§ **Brief 1**:
Rename "Economia" to "Economy" in the records, starting at their beginning and ending with the line that contains "thode souvent plus efficace et accessible", and leave everything else unchanged. Reproduce only those lines, and leave the pictures out.

§ **Text passage**:

◇ ◇ ◇ ◇

Meanwhile, a 25-year-old volunteer died in another fire near the resort of Marmaris, about 320 kilometers (200 miles) west of Antalya late on Thursday, raising the death toll in the fires to four. State-run Anadolu Agency said the man was taking drinking water to firefighters, but was involved in a motorcycle crash and perished in the fire.
The mountainside fire in Marmaris briefly threatened holiday homes and hotels on Thursday, while guests at a luxury hotel in the Aegean beach resort of Guvercinlik, near the town of Bodrum, were evacuated in boats, reports said.
Azerbaijan announced it would send 500 emergency response personnel, helicopters and other equipment to help Turkey, a close ally, battle the blazes. Erdogan said Azerbaijan would also provide an amphibious firefighting aircraft, in addition to planes sent from Russia and Ukraine. Neighboring Greece also offered help.
Authorities on Thursday launched investigations into the fires. Fahrettin Altun, a top aide to Erdogan, said those responsible will have to account for the attacks against nature and forests.
The mayor for Marmaris said he couldn’t rule out sabotage as a cause for the fire there.
Erdogan said on Friday that the country’s Interior Ministry and intelligence services were engaged in an intense effort to shed light on the fires.
Wildfires are common in Turkey’s Mediterranean and Aegean regions during the arid summer months, though some previous forest fires have been blamed on arson or outlawed Kurdish militants.
In other provinces, authorities declared a ban on people entering forests in a bid to prevent more fires.

◇ ◇ ◇ ◇

§ **The data**:
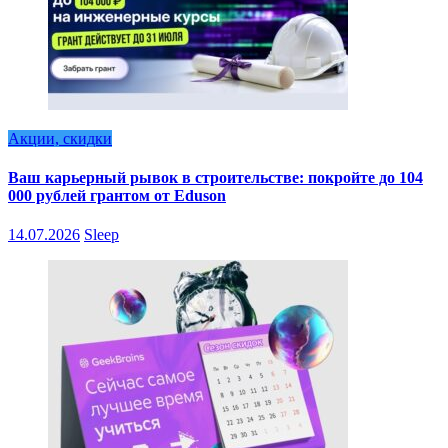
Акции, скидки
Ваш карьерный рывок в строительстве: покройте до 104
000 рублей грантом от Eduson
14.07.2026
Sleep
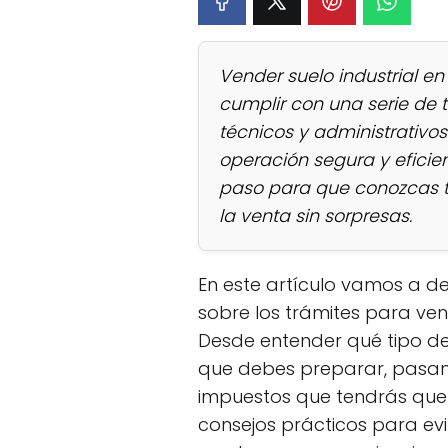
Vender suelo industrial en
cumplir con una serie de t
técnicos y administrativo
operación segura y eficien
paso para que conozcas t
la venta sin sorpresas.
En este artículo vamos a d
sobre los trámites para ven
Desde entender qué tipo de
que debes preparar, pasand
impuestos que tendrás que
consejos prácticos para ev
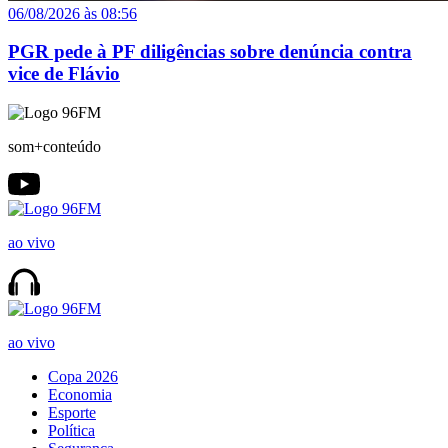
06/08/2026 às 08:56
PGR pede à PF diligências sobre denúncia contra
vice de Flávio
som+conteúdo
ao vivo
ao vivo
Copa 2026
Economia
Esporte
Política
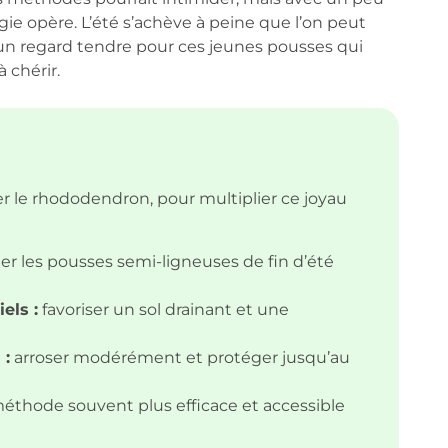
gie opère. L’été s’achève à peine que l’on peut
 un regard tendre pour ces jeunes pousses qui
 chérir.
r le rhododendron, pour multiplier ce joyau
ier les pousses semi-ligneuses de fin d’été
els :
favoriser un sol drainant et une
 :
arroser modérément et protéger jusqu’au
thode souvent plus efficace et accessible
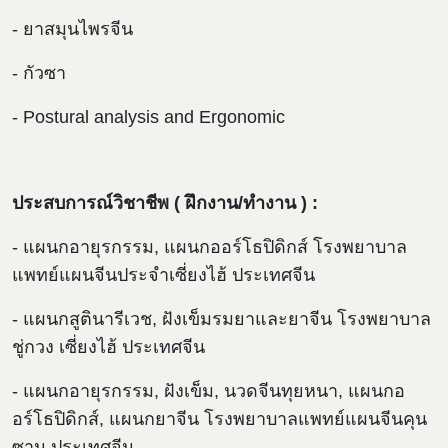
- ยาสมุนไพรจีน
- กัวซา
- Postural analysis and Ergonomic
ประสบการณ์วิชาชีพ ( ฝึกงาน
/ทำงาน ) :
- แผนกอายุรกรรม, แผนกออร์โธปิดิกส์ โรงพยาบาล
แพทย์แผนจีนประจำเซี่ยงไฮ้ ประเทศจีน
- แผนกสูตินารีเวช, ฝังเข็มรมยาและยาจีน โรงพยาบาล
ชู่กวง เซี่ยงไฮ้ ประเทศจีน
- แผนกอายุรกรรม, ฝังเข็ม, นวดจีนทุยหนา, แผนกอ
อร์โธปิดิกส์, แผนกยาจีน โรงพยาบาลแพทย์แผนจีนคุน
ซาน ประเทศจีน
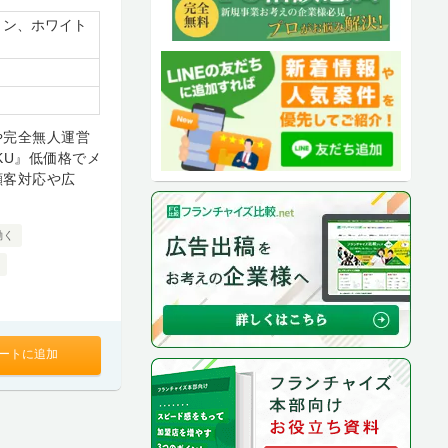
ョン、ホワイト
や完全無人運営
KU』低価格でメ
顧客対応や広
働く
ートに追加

◇ ◇ ◇ ◇

§ **Brief 2**:
Answer the following questions using the text on the wildfires in Turkey.
(a) How old was the volunteer who died in the fire near Marmaris?
(b) How many emergency response personnel did Azerbaijan announce it would send?
(c) What did authorities in other provinces ban in order to prevent more fires?

§ **Expected answer 1**:
Акции, скидки
Ваш карьерный рывок в строительстве: покройте до 104
000 рублей грантом от Eduson
14.07.2026
Sleep
Vender suelo industrial en
cumplir con una serie de t
técnicos y administrativo
operación segura y eficien
paso para que conozcas t
la venta sin sorpresas.
En este artículo vamos a d
sobre los trámites para ven
Desde entender qué tipo de
que debes preparar, pasand
impuestos que tendrás que
consejos prácticos para ev
06/08/2026 às 08:56
PGR pede à PF diligências sobre denúncia contra
vice de Flávio
som+conteúdo
ao vivo
ao vivo
Copa 2026
Economy
Esporte
Política
gie opère. L’été s’achève à peine que l’on peut
 un regard tendre pour ces jeunes pousses qui
 chérir.
r le rhododendron, pour multiplier ce joyau
ier les pousses semi-ligneuses de fin d’été
els :
favoriser un sol drainant et une
 :
arroser modérément et protéger jusqu’au
thode souvent plus efficace et accessible

§ **Expected answer 2**:
(a) The volunteer was 25 years old.
(b) Azerbaijan announced it would send 500 emergency response personnel.
(c) They banned people from entering forests.